* **TASK OBJECTIVE**
In the material below, copy the lines exactly as they appear, beginning at the line that has "text VALSTYBINĖS MOKESČIŲ" and stopping after the line that has "text 2.1.1. Akcizų". Give only those lines.

* **DATA LINES**
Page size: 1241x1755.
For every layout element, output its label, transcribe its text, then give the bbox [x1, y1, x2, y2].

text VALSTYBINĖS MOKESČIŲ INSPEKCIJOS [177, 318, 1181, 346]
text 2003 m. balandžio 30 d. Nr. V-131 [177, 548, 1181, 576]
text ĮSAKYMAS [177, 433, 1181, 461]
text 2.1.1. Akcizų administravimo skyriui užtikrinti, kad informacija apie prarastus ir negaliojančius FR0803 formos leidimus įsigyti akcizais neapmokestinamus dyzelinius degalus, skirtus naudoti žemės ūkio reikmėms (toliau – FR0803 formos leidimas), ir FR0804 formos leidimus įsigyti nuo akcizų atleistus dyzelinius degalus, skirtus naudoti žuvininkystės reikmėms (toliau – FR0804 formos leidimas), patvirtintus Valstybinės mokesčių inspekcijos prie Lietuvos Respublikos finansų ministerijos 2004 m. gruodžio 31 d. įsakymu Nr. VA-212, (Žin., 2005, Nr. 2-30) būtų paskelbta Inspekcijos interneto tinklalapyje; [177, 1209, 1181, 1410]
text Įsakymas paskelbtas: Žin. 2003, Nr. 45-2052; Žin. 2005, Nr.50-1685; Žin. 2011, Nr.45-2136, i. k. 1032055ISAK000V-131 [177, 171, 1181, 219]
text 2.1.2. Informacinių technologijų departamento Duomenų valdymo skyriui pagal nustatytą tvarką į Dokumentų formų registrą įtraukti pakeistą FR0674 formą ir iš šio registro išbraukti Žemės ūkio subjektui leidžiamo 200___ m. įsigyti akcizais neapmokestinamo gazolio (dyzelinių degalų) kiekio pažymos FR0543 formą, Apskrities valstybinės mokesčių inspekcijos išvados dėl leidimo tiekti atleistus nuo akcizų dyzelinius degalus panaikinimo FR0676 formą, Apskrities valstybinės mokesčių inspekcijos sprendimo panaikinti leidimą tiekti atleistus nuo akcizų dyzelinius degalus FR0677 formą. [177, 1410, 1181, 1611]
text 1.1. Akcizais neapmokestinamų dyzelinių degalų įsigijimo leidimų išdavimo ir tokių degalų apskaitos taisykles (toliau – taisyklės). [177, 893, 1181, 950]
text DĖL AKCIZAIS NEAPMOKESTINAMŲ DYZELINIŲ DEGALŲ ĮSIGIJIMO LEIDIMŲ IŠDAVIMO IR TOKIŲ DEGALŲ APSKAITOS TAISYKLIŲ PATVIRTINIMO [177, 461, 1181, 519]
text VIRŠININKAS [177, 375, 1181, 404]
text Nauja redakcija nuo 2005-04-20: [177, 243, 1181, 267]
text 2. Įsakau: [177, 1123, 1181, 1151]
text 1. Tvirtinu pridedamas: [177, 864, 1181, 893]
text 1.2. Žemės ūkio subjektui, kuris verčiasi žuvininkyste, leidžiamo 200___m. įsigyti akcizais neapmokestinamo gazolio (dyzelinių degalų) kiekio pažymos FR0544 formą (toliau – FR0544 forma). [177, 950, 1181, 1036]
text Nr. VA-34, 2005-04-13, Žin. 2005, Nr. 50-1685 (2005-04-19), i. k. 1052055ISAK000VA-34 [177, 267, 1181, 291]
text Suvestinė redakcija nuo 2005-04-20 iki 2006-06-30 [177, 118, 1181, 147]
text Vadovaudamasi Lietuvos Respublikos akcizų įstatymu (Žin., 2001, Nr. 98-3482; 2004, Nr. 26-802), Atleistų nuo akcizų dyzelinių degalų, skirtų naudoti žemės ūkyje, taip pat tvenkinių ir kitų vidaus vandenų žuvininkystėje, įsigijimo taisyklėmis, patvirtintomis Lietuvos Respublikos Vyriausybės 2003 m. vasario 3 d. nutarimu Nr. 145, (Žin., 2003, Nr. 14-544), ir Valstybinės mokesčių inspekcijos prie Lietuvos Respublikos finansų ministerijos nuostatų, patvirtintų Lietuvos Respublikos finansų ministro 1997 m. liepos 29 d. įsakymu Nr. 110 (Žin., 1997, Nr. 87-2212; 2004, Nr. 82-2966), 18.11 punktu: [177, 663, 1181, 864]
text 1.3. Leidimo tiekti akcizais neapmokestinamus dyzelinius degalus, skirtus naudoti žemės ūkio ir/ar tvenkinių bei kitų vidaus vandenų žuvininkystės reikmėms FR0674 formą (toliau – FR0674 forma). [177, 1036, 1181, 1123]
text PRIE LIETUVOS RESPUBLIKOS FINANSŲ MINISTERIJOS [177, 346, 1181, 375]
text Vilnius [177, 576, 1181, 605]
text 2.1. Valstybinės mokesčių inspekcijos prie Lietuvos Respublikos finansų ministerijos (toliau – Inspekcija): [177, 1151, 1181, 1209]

* **COMPLETE OUTPUT**
text VALSTYBINĖS MOKESČIŲ INSPEKCIJOS [177, 318, 1181, 346]
text 2003 m. balandžio 30 d. Nr. V-131 [177, 548, 1181, 576]
text ĮSAKYMAS [177, 433, 1181, 461]
text 2.1.1. Akcizų administravimo skyriui užtikrinti, kad informacija apie prarastus ir negaliojančius FR0803 formos leidimus įsigyti akcizais neapmokestinamus dyzelinius degalus, skirtus naudoti žemės ūkio reikmėms (toliau – FR0803 formos leidimas), ir FR0804 formos leidimus įsigyti nuo akcizų atleistus dyzelinius degalus, skirtus naudoti žuvininkystės reikmėms (toliau – FR0804 formos leidimas), patvirtintus Valstybinės mokesčių inspekcijos prie Lietuvos Respublikos finansų ministerijos 2004 m. gruodžio 31 d. įsakymu Nr. VA-212, (Žin., 2005, Nr. 2-30) būtų paskelbta Inspekcijos interneto tinklalapyje; [177, 1209, 1181, 1410]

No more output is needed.